О т в е т. Уверяю вас, герр следователь, вы ошибаетесь. Понимаю ваше благородное желание спасти свою шкуру, но ничем не могу помочь…
— Следующий лист, очевидно, изъят или утерян, — продолжал тем же монотонным голосом Иван Данилович. — Но я тут одного не понимаю: как гестаповский следователь мог протоколировать слова о собственном предательстве?

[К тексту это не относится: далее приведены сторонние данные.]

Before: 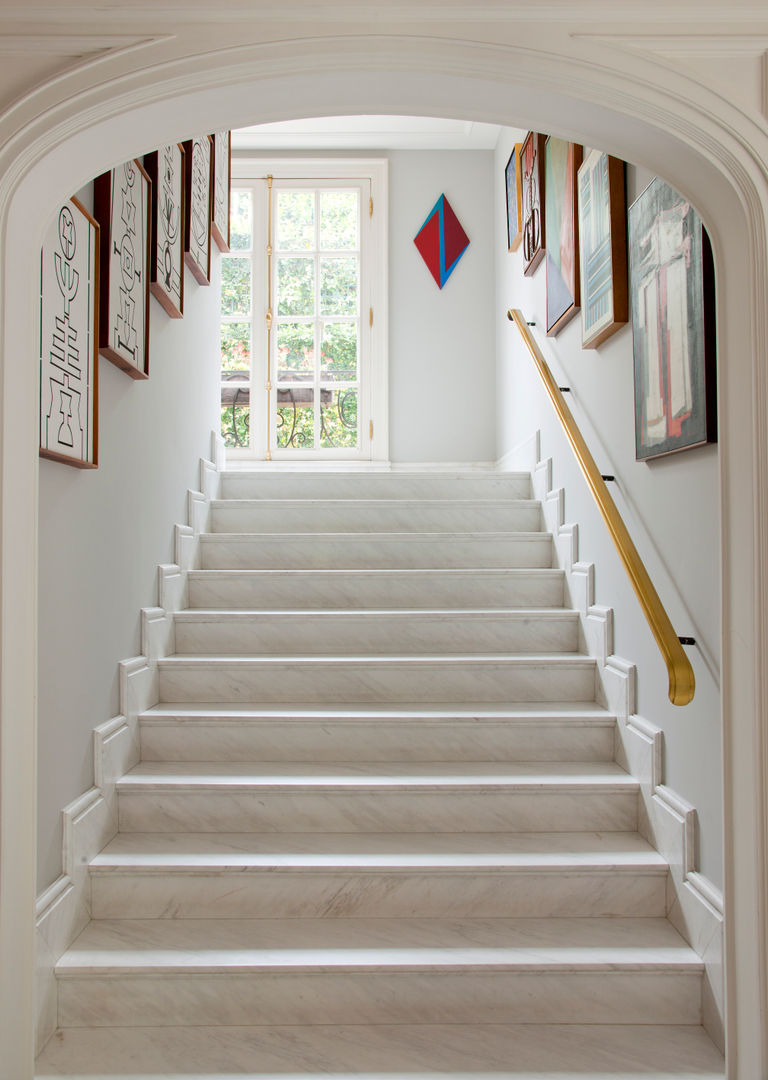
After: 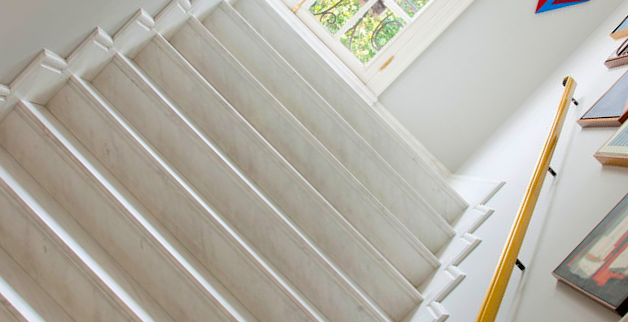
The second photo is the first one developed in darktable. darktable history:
color balance rgb: linear chroma grading › global chroma 6.05%, perceptual saturation grading › global saturation 15.162%, global vibrance 20%
crop and rotate: angle -45.08°, top 16.806%, right 0.936%, bottom 11.715%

— Так это же игра, разве не ясно? — отвечал Куницын. — Ему закидывают удочку в расчете, что он проглотит наживу.
— Прямолинейность его всегда подводила, — заметила Рита.
— Так война же. На войне мы обязаны быть прямолинейными.
— Смотря где, — печально возразил Куницын. — Он же не с автоматом воюет. Прямолинейность пули не годится для разведчика. Игорь велик в каждом слове своем, ибо и цель у него великая.
— Прорваться в будущее, так вы хотите сказать, Евгений?
— Смерть для стенограммы? — сказал Куницын, пробуя слова на слух. — Вряд ли он думал об этом. Он думал о долге, исполнял лишь долг. Исполнил его до конца. А этого уже вполне достаточно для бессмертия.